# Another step forward for the surveillance state



## Astro Pen (Aug 22, 2022)

ANPR cameras installed to monitor traffic in Derby
					

The cameras, being installed at 12 sites around Derby, will be able to scan drivers' number plates.



					www.bbc.co.uk
				



They could, of course, just have someone drive around the town for a week and write a journeys report  instead of spending millions.
"Not used for enforcement purposes" (yet)
Remember the old adage about government, "Two reasons for everything, the one given - and the _real_ one."
Will they take them down after the "study"? Watch this space.


----------



## CupofJoe (Aug 22, 2022)

They use ANPR at work to make us pay for parking.
I object to that, but it also records when you enter and leave the site. So someone knows if you are working late or slipping off a bit early.
On the other hand the system failed to work for the month of December so no-one had to pay.


----------



## Montero (Aug 22, 2022)

Some people are already buying their own state surveillance in the form of those Alexa units and video doorbell - get you to pay for your own surveillance and to want it to protect yourself. If the govt had come round and said everyone must have a video doorbell there would have been a massive outcry.


----------



## BAYLOR (Aug 22, 2022)

Montero said:


> Some people are already buying their own state surveillance in the form of those Alexa units and video doorbell - get you to pay for your own surveillance and to want it to protect yourself. If the govt had come round and said everyone must have a video doorbell there would have been a massive outcry.

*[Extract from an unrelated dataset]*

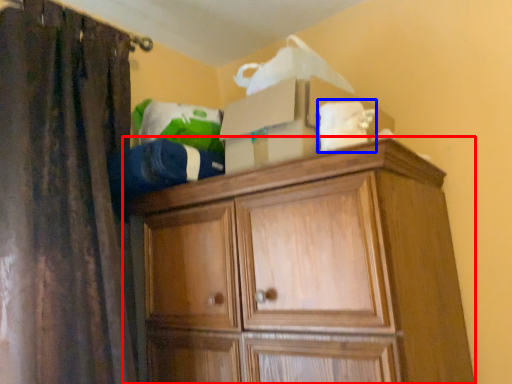
Question: Which object appears closest to the camera in this image, cupboard (highlighted by a red box) or clothing (highlighted by a blue box)?

Choices:
 (A) cupboard
 (B) clothing

Answer: (A)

 When you look at it long term,  It's not a good thing at all.


----------



## thaddeus6th (Aug 22, 2022)

This reminds me of a story I heard a couple of weeks ago that the police want the right to be able to access Oyster information to see if people are using the tube in London in an 'unusual' way. Apparently it's to try and detect thieves, pickpockets, etc, but it sounded creepy as hell to me. 

Not a fan of Alexa or suchlike.


----------



## AllanR (Aug 22, 2022)

It's not even safe to .....https://mashable.com/article/smart-toilet-analprint-scan


----------



## elvet (Aug 22, 2022)

I always take these things for granted when I watch UK detective series. They usually provide a key piece of evidence in the story. It seeems their use is widespread in Britain.


----------



## sciwriterPark (Aug 22, 2022)

I moved to a more remote part of the US to avoid some of the monitoring. The road to the airport. No cell service, no radio signal, and you do what you gotta do when problems occur.


----------



## LostCosmonaut (Aug 22, 2022)

Montero said:


> Some people are already buying their own state surveillance in the form of those Alexa units and video doorbell - get you to pay for your own surveillance and to want it to protect yourself. If the govt had come round and said everyone must have a video doorbell there would have been a massive outcry.


My parents have those Alexa screens installed in most rooms of their house. The darn things have exactly the same functionality as a telescreen---they can eavesdrop on conversations, they contain cameras to watch your movements, and they broadcast regime propaganda. The only difference is that Amazon doesn't surveil people quite as obviously as the Thought Police.

Judging by my conversations with friends, I'm not the only member of the young generation to be _thoroughly_ disenchanted with the encroachment of Alexa and other "smart" devices. There's definitely such a thing as too plugged-in.


----------



## Montero (Aug 22, 2022)

elvet said:


> I always take these things for granted when I watch UK detective series. They usually provide a key piece of evidence in the story. It seeems their use is widespread in Britain.


There are certainly a lot of CCTV cameras around, who controls them varies between property owner, local council, motoring organisation and police and probably more (ETA in public transport and on the front of buses so they can catch people who drive in the bus lane). I'm not sure I'd recognise an Amazon doorbell if I saw one. However the police would have to do a door to door for quite a lot of the recordings - knock, knock, "I see you have a security camera that might cover the back lane, could we have a copy of what was recorded last night" etc. Rather different to the easily available online stuff. Some people have it recording to their own computer, others to private online storage.
There are also quite a lot of dashcams around in cars and police appeal for anyone driving past an accident to hand over a copy.


----------